TAREFAS ->
A. Responda a cada pergunta sobre o trecho a respeito da marca-artista:
(i) Em que as marcas-empresas se veem obrigadas a investir na busca pela atenção do consumidor?
(ii) Qual é, até então, o carro chefe por meio do qual a marca-artista entra na vida das pessoas?
(iii) Com quem é comparado o consumidor de uma marca-artista?
B. Dê continuidade ao trecho sobre a marca-artista, começando logo após a última frase apresentada.

TRECHO DO TEXTO ->
Enquanto marcas-empresas se veem obrigadas a investirem em frequência de
veiculação e criatividade na busca pela atenção do consumidor, a marca-artista é
convidada a entrar, conteúdo prévia e livremente escolhido pelo consumidor. Entra nas
casas, nos ouvidos, nos corações, nas vidas e nas rotinas das pessoas como ilustre
conviva, parte insolúvel daquela festa de delícias e deleites na qual só se consegue
adentrar quando convidado. Entram através da música, até então seu carro chefe, mas
ainda através de seus outros produtos, já que o consumidor de uma marca-artista
apresenta, com frequência, um diferencial em relação ao consumidor comum.

AMOSTRA DOS DADOS ->
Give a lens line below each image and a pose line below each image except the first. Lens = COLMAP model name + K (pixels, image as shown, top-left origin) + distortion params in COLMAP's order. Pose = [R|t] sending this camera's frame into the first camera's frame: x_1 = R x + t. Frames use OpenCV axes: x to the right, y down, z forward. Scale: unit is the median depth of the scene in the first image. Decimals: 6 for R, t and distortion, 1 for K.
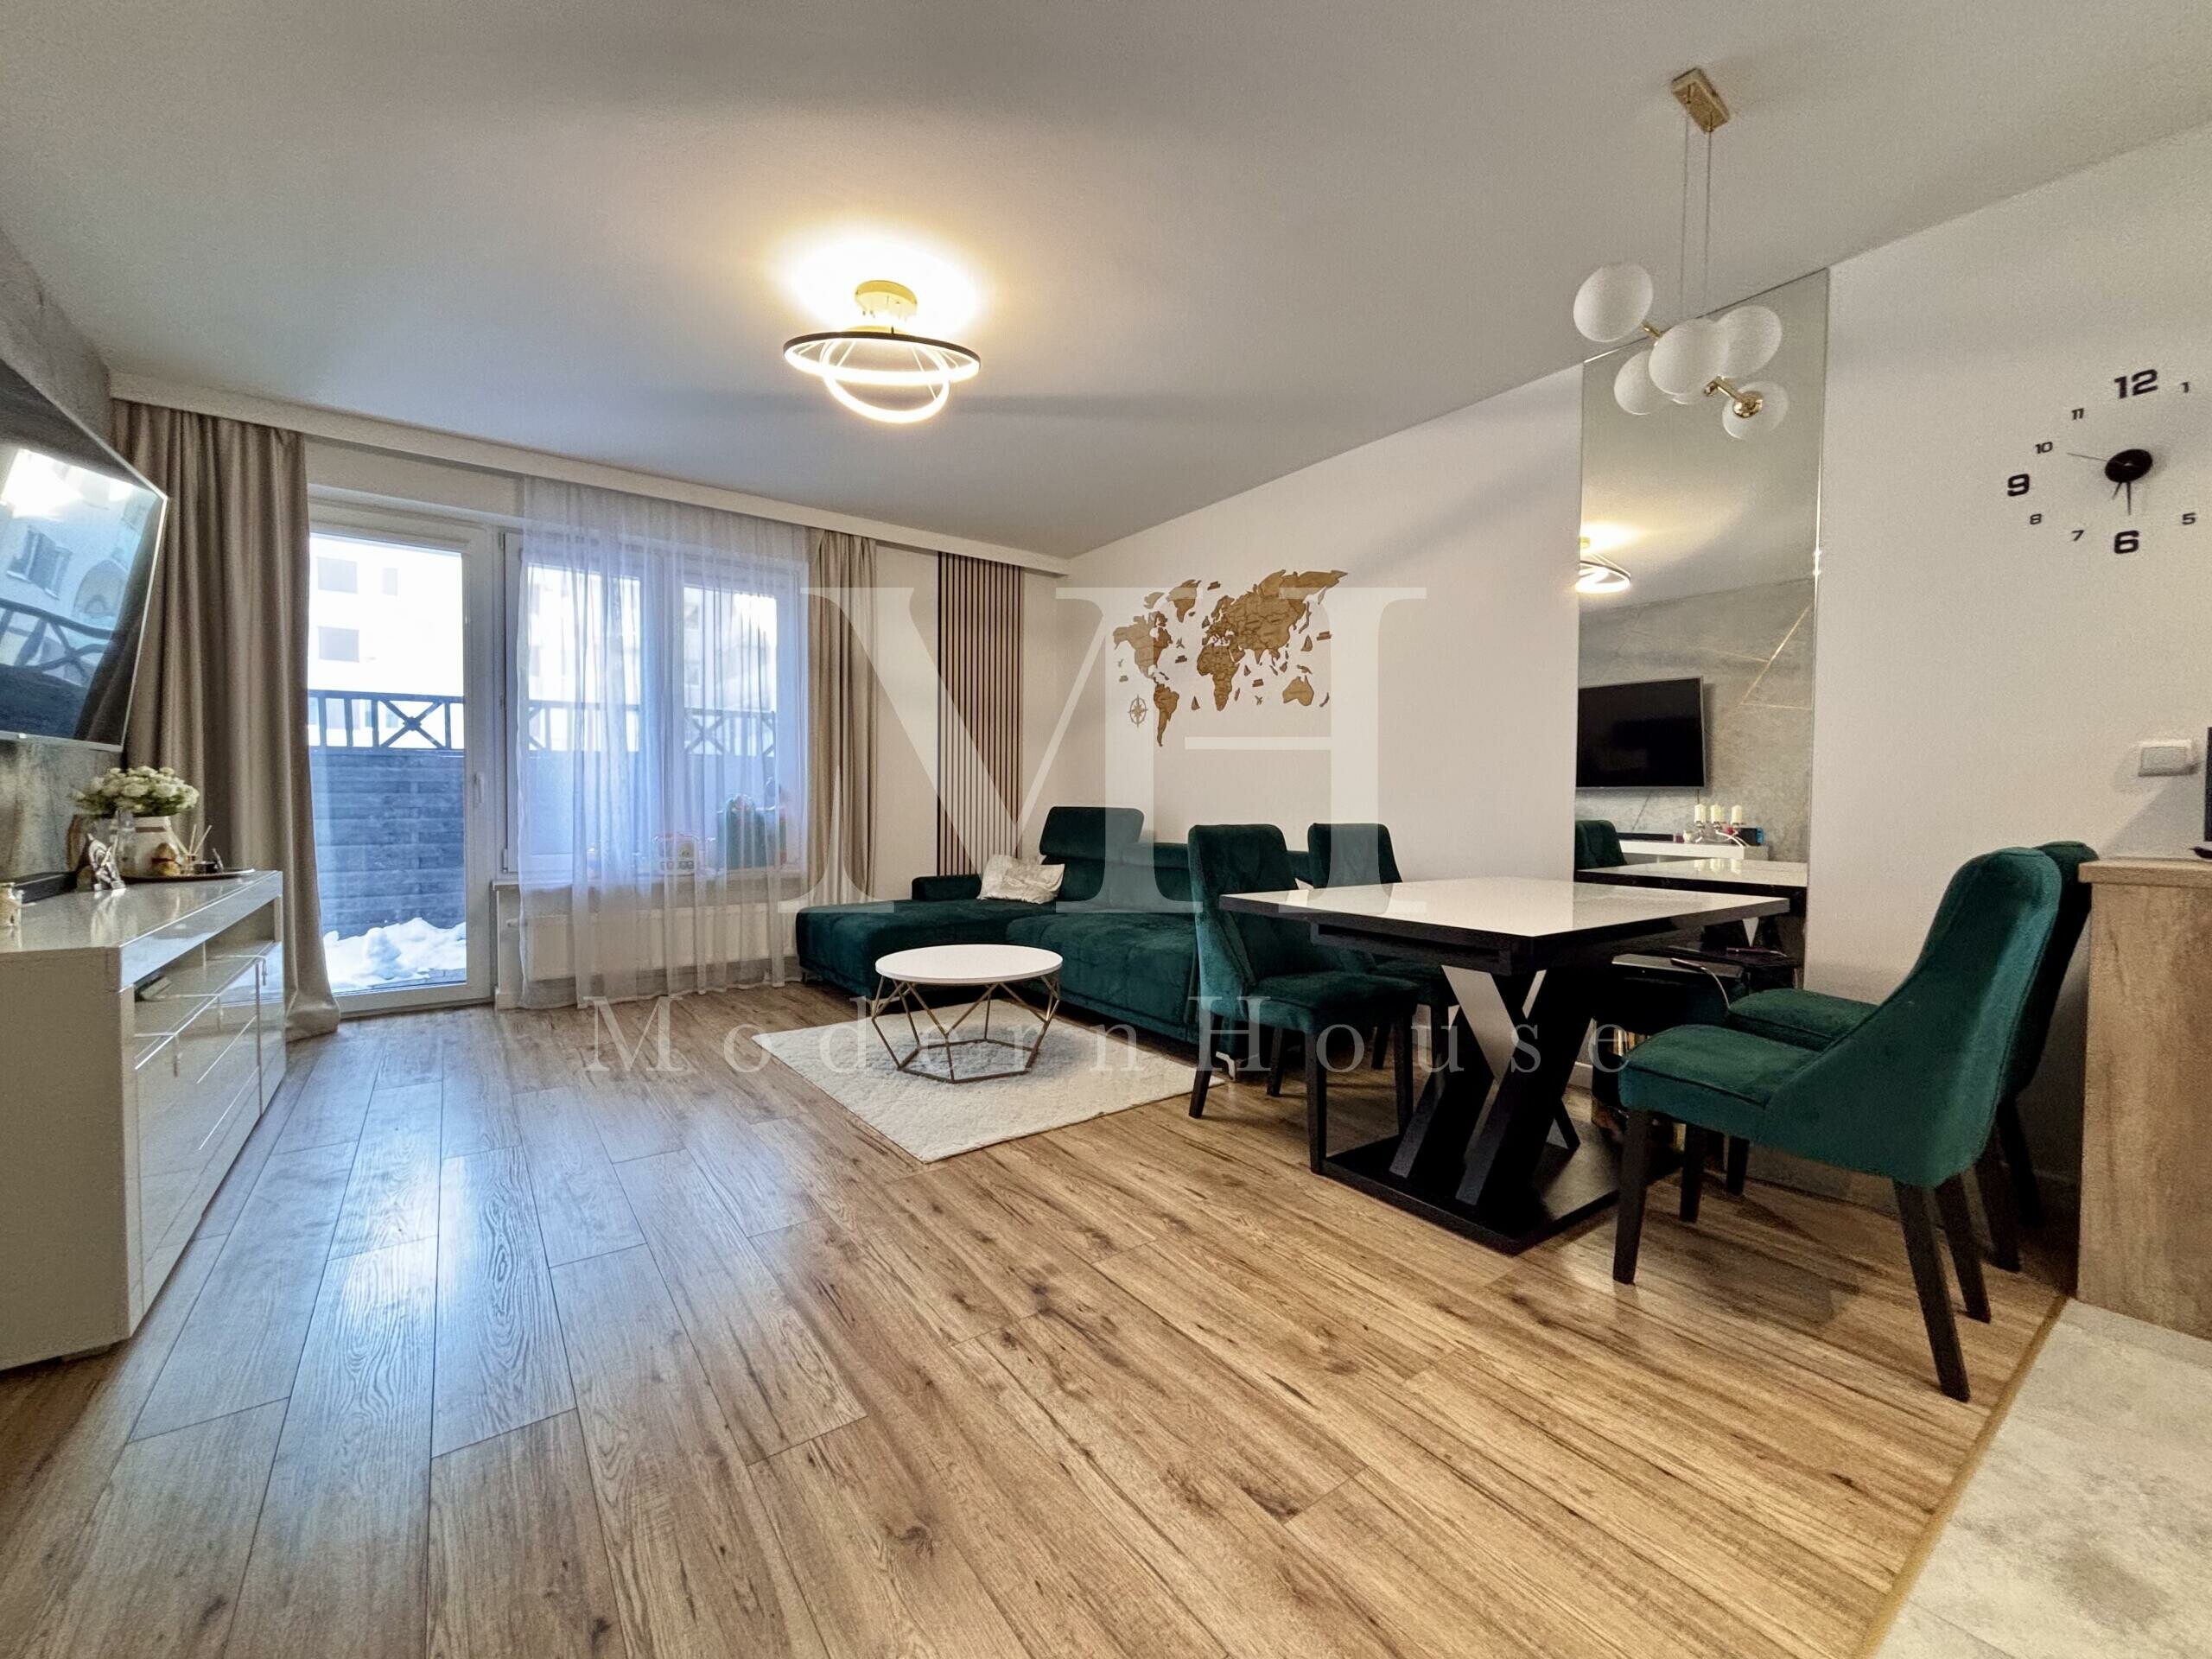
lens RADIAL K [[884.6, 0, 1102.7], [0, 884.6, 825.0], [0, 0, 1]] dist [-0.000382, -0.000166]
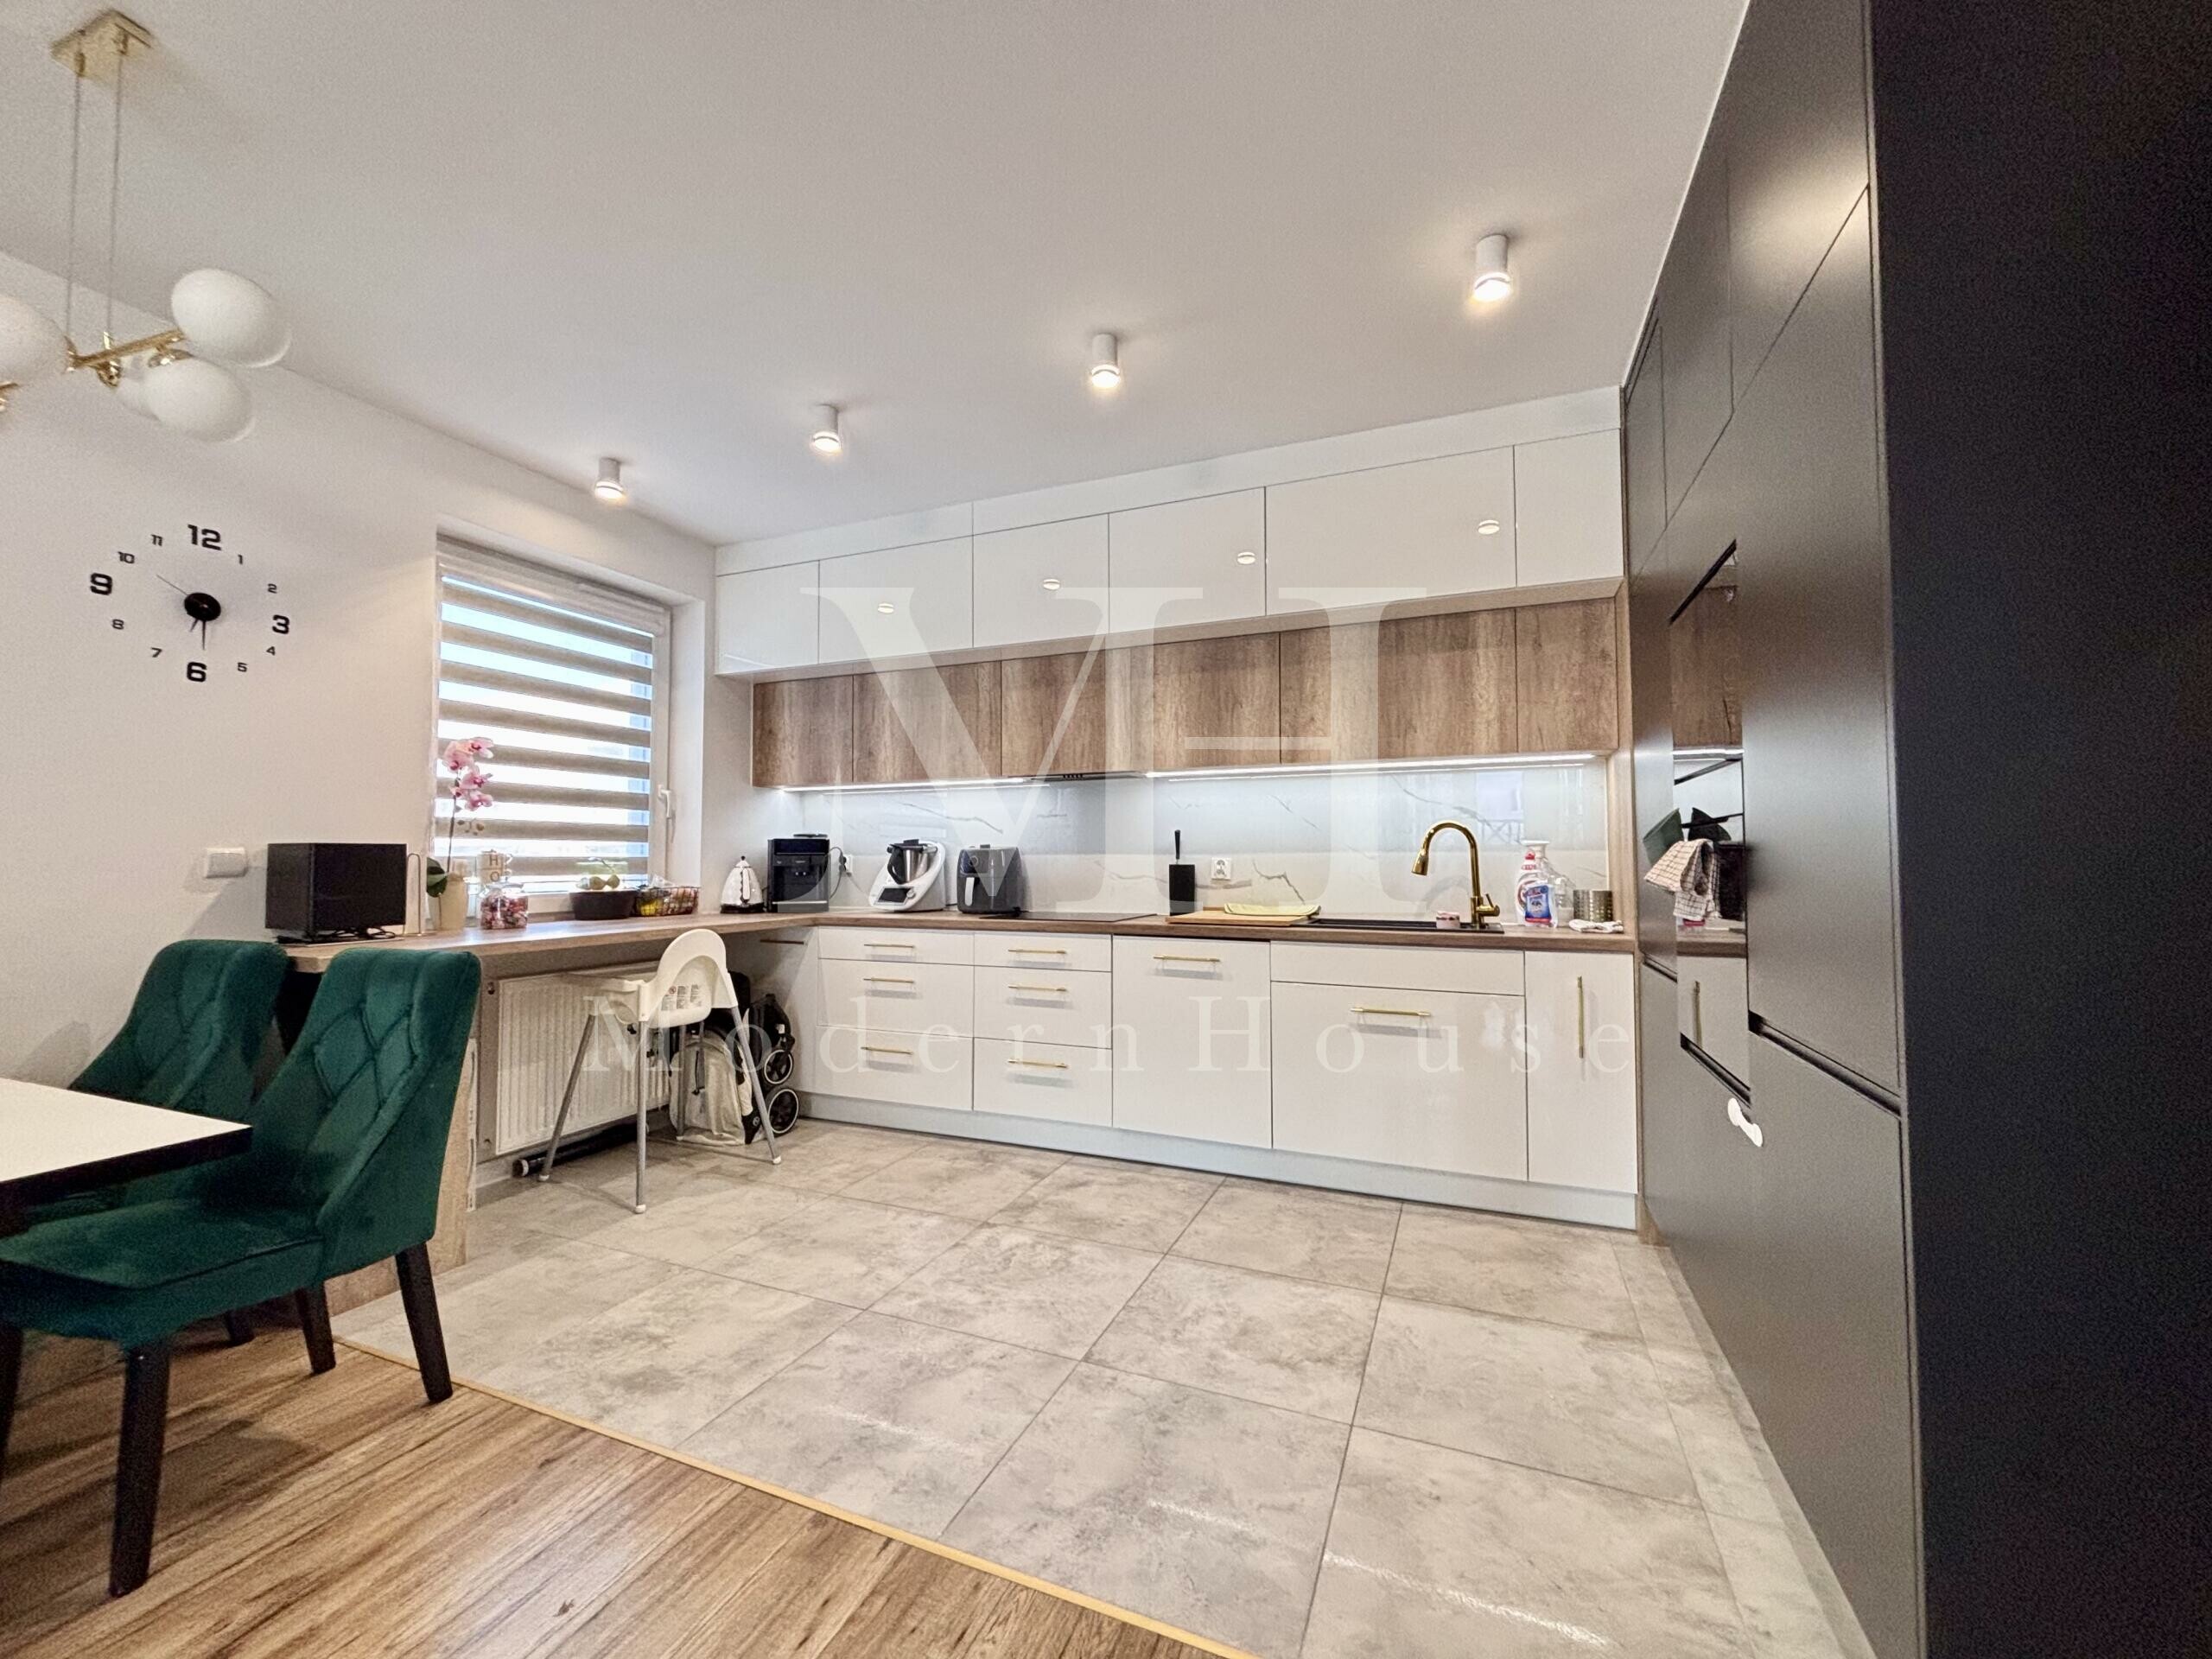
lens RADIAL K [[884.6, 0, 1102.7], [0, 884.6, 825.0], [0, 0, 1]] dist [-0.000382, -0.000166]
pose [[-0.519904, 0.028577, 0.853747, -0.427263], [0.022389, 0.999553, -0.019823, -0.077279], [-0.853931, 0.008808, -0.520311, 0.620091]]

RESPOSTAS ÀS TAREFAS ->
A.
(i) Em frequência de veiculação e criatividade.
(ii) A música.
(iii) Com o consumidor comum.

B.
Enquanto, cada vez mais, o consumidor comum, que absorve marcas-empresas
e seus produtos, parece demandar pertinência da mensagem publicitária no que diz
respeito à sua vida, ao seu cotidiano, à sua rotina, e as marcas-empresas, por sua vez,
se empenham na busca e manutenção de freguesia, o consumidor de uma marca-artista
é, em sua maioria, um fã. Indivíduos que estabelecem relação tal com determinadas
marcas, que fazem algo ainda mais importante do que comprar. Eles se engajam; “(...)
os consumidores mais valiosos são aqueles que a indústria chama de ‘fiéis’, ou que
chamamos de fãs. Os fiéis tendem a assistir às séries com mais fidelidade, tendem a
prestar mais atenção aos anúncios e tendem a comprar mais produtos.” (JENKINS,
2009, p.98).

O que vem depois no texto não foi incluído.